The way my insurance works is that you pay a ‘global fee’ of $3,500 to have your prenatal care/birth and anything over what they consider a ‘normal birth’ minus the 80% they cover is billed to you after your pop the kid out.  Also, before Chris was promoted we qualified by the skin of our teeth for pregnancy medicaid.  Meaning that the $3,500 I was expected to come up with in four months would be covered as well as any extra testing related to the baby.  Now that I am in Indiana, I am covered but only under the condition that the doctor be willing to bill out of state or let me copay the rest of my appointments without the use of medicaid, which is fine.  I have a handful of appointments left and I know that when the birth bill comes I can send it to my insurance in SC.
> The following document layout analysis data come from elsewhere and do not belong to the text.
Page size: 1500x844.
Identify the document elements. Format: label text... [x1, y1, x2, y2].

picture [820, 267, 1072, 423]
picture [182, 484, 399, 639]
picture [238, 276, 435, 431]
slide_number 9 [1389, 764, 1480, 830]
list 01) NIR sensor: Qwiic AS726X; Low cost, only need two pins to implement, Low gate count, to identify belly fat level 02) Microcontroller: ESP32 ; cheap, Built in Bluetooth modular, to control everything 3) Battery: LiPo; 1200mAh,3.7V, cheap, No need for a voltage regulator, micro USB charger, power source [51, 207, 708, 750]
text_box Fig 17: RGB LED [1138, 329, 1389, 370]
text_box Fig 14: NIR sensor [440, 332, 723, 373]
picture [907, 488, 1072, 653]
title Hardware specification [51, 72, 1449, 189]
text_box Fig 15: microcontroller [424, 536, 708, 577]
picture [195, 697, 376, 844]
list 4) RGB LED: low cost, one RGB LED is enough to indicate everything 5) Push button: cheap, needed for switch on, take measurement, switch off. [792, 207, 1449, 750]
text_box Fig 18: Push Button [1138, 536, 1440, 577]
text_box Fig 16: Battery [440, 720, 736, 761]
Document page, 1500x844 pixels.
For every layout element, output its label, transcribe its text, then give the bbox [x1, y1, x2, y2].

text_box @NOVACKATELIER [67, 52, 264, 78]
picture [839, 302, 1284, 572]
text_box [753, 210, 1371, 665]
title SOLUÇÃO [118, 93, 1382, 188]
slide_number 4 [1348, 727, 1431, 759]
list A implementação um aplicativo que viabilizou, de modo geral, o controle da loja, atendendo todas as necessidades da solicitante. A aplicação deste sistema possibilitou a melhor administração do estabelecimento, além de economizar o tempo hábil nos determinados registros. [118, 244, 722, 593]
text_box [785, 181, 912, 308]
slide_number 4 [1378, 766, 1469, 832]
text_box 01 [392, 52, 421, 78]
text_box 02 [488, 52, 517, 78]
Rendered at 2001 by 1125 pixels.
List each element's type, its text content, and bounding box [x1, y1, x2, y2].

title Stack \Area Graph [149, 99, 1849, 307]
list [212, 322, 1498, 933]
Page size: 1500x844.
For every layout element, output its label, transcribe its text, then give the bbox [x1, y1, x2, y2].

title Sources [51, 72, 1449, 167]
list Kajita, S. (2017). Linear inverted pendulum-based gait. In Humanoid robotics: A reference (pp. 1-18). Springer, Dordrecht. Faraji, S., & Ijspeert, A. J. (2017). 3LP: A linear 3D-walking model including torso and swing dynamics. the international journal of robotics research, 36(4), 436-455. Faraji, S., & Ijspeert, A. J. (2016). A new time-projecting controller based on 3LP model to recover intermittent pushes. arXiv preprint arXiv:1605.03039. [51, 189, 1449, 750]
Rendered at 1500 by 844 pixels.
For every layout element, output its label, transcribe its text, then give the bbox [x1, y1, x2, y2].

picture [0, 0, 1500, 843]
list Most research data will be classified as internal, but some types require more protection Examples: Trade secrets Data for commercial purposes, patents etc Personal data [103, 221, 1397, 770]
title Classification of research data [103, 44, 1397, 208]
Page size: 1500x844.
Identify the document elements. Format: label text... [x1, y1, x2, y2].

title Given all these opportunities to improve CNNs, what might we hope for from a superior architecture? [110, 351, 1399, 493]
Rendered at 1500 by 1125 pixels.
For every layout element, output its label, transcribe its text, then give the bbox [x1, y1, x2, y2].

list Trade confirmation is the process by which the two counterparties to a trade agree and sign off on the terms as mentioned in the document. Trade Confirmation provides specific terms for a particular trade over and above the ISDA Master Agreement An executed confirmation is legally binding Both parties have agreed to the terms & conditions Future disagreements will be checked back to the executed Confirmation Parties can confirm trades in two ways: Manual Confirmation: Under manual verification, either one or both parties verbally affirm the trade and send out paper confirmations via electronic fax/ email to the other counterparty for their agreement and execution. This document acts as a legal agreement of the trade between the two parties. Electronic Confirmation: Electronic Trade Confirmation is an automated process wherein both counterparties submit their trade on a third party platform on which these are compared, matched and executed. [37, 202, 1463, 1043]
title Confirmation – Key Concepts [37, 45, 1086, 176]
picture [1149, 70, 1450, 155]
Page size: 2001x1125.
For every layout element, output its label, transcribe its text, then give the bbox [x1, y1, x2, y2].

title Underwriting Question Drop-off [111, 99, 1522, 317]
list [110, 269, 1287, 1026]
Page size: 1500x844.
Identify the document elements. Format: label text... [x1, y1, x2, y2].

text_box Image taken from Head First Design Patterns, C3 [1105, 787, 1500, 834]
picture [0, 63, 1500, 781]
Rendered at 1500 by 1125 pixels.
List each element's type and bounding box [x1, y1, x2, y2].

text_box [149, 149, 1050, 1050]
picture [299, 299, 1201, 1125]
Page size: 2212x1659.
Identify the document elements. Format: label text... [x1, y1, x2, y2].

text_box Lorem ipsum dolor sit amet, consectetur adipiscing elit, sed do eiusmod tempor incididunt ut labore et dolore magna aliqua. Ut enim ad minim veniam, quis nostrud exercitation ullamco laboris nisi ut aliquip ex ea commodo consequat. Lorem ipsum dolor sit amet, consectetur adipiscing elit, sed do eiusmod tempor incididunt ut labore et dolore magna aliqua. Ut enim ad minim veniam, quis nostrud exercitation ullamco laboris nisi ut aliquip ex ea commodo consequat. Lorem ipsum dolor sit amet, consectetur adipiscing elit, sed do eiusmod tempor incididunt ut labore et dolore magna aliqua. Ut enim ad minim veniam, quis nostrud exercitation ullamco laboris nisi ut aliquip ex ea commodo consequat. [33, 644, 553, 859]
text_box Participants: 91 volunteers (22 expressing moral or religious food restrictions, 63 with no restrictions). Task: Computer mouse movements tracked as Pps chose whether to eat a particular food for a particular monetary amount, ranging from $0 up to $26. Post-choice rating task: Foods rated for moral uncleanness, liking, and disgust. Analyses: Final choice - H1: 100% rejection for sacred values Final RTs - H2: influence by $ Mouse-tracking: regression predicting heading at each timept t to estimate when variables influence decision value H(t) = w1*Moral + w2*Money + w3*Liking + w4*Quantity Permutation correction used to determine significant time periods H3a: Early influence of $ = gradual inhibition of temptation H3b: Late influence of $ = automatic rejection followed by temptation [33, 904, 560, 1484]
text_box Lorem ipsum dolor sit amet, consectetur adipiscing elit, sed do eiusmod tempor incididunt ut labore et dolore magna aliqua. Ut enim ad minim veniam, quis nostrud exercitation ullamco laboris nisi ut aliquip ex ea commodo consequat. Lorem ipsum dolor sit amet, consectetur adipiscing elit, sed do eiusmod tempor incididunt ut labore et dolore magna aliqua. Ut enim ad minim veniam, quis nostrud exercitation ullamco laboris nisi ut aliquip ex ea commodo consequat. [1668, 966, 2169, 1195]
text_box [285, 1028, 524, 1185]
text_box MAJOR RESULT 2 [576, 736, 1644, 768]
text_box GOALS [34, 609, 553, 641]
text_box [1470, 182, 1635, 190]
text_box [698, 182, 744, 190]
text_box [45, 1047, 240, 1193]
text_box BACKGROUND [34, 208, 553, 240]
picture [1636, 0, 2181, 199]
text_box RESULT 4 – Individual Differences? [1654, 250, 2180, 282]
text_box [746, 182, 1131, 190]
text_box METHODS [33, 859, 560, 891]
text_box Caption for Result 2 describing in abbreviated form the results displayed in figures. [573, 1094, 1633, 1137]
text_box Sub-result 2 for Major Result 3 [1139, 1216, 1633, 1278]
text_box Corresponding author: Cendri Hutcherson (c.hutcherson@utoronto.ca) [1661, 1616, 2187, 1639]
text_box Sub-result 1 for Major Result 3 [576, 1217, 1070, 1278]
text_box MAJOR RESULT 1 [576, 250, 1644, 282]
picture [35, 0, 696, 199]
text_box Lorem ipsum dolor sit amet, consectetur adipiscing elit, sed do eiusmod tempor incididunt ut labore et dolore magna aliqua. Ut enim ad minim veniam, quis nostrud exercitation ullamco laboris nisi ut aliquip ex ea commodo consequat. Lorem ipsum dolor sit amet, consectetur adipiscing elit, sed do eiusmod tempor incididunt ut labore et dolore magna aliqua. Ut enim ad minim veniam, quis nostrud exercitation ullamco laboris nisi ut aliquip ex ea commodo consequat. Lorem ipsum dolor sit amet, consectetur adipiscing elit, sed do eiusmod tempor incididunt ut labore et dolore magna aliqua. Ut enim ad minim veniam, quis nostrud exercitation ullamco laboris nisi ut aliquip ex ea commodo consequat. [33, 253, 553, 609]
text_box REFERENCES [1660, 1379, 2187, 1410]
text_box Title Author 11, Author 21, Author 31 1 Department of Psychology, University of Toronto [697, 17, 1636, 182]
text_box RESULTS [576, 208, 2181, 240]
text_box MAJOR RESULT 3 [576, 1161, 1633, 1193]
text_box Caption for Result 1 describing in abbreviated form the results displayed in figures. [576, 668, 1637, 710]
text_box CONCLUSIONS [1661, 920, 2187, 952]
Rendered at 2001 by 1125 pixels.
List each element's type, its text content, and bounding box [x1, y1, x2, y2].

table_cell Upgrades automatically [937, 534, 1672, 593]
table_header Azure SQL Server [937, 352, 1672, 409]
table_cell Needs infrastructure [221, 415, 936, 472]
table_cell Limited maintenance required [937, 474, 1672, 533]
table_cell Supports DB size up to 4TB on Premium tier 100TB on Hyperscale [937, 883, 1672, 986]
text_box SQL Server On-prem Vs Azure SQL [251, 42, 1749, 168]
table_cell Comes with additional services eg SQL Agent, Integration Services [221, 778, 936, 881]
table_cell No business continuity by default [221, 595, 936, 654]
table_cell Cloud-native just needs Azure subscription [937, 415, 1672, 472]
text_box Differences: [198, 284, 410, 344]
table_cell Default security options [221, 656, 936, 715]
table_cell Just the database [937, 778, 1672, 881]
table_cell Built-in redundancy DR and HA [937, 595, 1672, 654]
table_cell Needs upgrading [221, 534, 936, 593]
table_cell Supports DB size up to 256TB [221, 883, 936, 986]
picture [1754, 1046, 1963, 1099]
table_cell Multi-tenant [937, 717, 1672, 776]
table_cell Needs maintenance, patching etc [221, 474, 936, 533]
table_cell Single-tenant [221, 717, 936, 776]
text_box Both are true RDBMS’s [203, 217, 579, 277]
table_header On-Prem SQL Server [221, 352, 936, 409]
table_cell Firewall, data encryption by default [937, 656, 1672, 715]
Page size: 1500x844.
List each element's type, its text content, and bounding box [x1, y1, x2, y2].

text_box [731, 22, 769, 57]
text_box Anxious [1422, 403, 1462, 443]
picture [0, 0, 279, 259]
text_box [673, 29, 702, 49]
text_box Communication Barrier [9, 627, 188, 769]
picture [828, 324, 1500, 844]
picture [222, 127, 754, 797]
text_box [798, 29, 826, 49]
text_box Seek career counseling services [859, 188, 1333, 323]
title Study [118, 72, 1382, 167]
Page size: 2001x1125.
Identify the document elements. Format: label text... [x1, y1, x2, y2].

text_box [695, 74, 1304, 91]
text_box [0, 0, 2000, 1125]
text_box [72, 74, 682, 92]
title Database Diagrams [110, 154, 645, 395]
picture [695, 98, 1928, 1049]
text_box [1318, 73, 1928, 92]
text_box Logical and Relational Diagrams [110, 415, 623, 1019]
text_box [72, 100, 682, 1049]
As of yesterday, the several doctors I HAVE called are not willing to work with me on this, they want the $3,500 and they want it before 36 weeks.  Even with Chris’ new pay, ain’t gonna happen.  I do have three more to call and one seems like they might work it out with me.  I decided to try to make an appointment without letting them know the whole insurance backstory and explain it in person.  It’s easy to tell someone you don’t want to copay the rest of the appointments over the phone, it’s not as easy with them in front of you.  Truthfully?  I would be fine without going to the doctor, they weigh me, check my BP and listen for baby.  All things I can/could do at home by myself.  The only reason I’m even trying to find one is because I’m supposed to have a growth ultrasound every month (my next one is supposed to happen by this Friday, middle of next week at the latest) and while I ‘feel’ like Abby is growing fine, we need to know for sure.

And that my friends is why I’m feeling like I should have stayed.  The reason I didn’t is because I was promised it wouldn’t be this difficult.  Wish me luck finding someone to take pity on me!!